I chose not to believe that I had simply been lucky once, and went considerably out of my way to return to the same guy for this latest round of photos.
In my last visa photo, I didn’t do my makeup for the camera since I hadn’t known I would be photographed. I wore very simple makeup that I hoped would make me look like a young lady who deserved a study visa to whoever was processing my application and taking scans of my retinas. (I still find it freaky that the UK government has my eyeballs on file. Very Big Brother!) This time around, I did my makeup specifically with the knowledge that I would be photographed. Here’s how it turned out:
Not too bad, if I do say so myself! I wish I’d tied my hair back, but I can live with this for a decade, probably. I think the most important thing I did right this time was to pick the right lip colour. I wore NARS Brigitte in my driver’s license photo, but the bright lights really washed me out and my lips look super pale. (I’m not going to post that picture because it’s terrible, so you will have to take my word for it.) This time around I went for my YSL Rouge Volupté in 17, which is a beautiful mid-toned pink berry. It added enough colour to my lips to really show up in the picture while still being something neutral that I will hopefully not be embarrassed about when I’m 33. I also went a bit heavier with my blush than usual (and, of course, used Hourglass Mood Exposure). For my eyes, I defined the crease with a neutral brown eyeshadow and then used black liner as close to my lashline as possible for further definition. And I used my MUFE Ultra HD foundation because it was made to photograph beautifully!
Old vs. new! In my last passport picture I was wearing thick black eyeliner, mascara, and undereye concealer – this was about six months before I started getting into makeup. Obviously I would not be caught dead in an ID photo without lipstick now, but that was out of the question back then.

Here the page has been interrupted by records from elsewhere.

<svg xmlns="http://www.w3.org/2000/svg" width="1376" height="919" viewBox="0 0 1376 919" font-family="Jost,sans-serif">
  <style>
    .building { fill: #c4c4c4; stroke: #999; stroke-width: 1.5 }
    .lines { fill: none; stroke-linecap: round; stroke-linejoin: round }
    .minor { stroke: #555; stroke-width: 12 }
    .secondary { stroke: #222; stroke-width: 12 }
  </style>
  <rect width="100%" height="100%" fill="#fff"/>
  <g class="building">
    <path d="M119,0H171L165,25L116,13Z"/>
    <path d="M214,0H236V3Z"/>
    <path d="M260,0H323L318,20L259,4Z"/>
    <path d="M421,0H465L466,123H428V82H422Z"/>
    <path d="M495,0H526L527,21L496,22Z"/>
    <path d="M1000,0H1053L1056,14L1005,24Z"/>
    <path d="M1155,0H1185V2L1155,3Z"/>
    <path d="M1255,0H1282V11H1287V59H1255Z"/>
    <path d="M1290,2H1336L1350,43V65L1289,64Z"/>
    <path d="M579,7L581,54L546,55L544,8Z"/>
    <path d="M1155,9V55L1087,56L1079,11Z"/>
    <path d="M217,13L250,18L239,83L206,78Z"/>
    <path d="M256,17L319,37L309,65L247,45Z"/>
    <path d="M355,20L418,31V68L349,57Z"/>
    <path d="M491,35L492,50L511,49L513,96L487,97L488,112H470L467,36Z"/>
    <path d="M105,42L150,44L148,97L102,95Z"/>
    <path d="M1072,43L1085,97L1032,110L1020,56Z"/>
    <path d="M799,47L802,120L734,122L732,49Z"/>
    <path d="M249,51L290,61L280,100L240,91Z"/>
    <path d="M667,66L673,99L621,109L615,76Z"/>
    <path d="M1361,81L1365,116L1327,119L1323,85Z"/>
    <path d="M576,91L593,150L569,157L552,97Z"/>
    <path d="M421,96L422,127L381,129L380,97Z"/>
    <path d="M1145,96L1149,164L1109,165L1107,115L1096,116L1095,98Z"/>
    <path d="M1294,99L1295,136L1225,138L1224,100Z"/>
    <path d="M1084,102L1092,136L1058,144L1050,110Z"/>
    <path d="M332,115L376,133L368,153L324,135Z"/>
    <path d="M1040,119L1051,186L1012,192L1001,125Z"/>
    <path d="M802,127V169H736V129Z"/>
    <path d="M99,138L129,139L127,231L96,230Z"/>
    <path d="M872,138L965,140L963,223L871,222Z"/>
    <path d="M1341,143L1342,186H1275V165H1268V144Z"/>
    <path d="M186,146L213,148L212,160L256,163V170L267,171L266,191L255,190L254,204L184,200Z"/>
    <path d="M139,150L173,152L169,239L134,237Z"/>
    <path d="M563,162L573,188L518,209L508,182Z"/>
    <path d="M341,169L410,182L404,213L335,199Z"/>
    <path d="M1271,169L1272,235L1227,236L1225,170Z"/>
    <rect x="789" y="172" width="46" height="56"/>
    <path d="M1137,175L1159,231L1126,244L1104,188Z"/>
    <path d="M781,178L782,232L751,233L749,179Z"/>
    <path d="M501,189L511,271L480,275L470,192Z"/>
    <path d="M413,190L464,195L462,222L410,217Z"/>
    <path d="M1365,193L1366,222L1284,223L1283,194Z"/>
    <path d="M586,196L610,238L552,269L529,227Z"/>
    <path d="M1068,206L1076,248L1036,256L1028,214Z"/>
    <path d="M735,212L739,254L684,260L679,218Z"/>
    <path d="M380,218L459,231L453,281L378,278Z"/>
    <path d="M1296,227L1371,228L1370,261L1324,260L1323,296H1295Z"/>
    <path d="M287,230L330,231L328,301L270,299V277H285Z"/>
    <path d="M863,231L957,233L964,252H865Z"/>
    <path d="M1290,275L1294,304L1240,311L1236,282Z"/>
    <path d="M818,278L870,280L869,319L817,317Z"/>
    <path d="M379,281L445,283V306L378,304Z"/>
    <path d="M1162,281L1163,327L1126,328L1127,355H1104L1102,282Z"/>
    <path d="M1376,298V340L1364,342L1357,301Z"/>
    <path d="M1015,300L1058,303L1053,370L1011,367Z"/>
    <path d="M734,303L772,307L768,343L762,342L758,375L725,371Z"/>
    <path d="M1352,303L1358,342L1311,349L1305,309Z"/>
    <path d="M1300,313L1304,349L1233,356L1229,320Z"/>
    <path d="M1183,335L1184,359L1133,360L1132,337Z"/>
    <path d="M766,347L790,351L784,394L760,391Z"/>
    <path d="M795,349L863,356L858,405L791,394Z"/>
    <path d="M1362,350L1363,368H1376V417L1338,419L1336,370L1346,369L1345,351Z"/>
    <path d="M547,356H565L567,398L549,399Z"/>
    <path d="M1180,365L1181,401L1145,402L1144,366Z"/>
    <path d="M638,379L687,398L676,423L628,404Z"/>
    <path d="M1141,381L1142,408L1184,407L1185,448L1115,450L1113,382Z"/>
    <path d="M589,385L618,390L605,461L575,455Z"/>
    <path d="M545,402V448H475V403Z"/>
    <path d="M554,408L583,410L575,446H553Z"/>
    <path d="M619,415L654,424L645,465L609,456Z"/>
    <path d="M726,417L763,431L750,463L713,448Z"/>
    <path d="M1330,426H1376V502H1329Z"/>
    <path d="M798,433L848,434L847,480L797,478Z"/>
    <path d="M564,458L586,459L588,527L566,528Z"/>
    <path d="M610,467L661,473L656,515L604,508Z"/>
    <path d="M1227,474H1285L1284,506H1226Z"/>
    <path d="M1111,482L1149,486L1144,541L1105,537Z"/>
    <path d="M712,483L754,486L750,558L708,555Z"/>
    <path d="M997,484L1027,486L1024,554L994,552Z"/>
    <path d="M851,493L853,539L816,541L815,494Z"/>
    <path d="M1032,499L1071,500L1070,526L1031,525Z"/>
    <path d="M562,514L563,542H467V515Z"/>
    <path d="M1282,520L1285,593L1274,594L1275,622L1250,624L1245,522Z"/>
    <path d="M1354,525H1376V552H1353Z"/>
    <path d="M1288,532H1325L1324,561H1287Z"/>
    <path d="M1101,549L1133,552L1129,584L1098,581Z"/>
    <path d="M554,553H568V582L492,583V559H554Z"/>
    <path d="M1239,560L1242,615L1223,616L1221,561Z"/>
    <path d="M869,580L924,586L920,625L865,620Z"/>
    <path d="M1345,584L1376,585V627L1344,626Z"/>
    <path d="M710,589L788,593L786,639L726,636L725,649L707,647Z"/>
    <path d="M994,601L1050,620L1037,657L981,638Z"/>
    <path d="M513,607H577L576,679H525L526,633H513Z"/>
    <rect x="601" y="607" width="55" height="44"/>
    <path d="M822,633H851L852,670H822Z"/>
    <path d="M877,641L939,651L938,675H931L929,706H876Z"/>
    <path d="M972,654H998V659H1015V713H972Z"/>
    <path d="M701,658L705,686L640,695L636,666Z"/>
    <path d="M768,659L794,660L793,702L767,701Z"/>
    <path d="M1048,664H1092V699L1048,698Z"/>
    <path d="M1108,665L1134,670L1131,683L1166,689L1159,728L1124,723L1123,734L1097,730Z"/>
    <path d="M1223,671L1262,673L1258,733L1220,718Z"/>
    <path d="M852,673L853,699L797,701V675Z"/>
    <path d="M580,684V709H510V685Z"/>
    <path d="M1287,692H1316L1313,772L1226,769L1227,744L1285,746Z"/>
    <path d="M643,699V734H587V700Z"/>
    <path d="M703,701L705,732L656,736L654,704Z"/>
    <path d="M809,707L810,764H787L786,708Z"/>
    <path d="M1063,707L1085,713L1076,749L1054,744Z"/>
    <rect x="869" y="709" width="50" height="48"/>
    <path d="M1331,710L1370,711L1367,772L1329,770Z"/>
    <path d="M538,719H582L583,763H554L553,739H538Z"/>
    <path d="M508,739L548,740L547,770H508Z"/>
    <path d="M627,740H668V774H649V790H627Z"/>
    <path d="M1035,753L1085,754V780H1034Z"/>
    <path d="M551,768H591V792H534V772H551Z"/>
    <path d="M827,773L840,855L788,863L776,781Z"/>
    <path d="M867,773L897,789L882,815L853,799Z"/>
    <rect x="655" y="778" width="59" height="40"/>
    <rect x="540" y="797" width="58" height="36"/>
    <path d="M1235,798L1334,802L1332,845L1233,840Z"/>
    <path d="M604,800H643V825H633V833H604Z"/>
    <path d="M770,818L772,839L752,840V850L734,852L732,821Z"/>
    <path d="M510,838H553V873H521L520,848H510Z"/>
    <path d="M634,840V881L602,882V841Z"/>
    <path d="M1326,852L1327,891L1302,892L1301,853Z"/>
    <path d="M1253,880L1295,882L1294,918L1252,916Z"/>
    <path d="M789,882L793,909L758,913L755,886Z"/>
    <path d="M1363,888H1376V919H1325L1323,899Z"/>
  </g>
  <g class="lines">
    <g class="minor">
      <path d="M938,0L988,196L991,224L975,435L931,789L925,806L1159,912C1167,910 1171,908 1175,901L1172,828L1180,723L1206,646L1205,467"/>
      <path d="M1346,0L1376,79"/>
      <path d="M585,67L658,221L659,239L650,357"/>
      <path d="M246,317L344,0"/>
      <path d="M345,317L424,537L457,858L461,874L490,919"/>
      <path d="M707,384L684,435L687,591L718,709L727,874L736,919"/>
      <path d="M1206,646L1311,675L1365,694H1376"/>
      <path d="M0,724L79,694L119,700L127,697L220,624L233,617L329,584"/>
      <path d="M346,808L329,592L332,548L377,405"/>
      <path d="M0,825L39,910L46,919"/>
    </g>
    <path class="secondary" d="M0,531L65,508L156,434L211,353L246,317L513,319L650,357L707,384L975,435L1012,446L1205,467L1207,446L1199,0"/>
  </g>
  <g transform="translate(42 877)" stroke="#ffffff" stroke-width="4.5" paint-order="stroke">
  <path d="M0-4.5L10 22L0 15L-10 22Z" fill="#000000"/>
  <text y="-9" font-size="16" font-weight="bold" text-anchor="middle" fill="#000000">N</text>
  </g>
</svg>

My lips look so pale! And I totally overdid it with the eyeliner. Oh well, I was 18, what did I know about anything? All in all, I’d say it’s an improvement.
(Fun fact: I am semi-smirking in the old photo because immediately before the picture was taken the photographer told me I looked like Tiffany, which I found bizarre.)
(Second fun fact: I have had issues travelling on this passport multiple times because various border agents find it impossible to imagine that I could be the same person when my hair is different. When I was trying to leave Brussels in 2014 three different people had to assess my passport before deciding that I was me, and that I had had a haircut and a bleach job. I was like, “The rest of my face is the same, why is this so hard!!!!!”)
If my ID photos have taught me anything, it’s that smart makeup choices can be the difference between “meh” and “good”. And that I can easily look like I want to murder you:
I’m stuck with this for another eight and a half years. Also, how is this even real? I can’t use this as ID anywhere because nobody on the planet would believe that a nation would issue something so ridiculous-looking as ID. Incidentally, I wore the same YSL lipstick in this photo, but the black-and-white thing really does no favours for someone with fair, low-contrast colouring.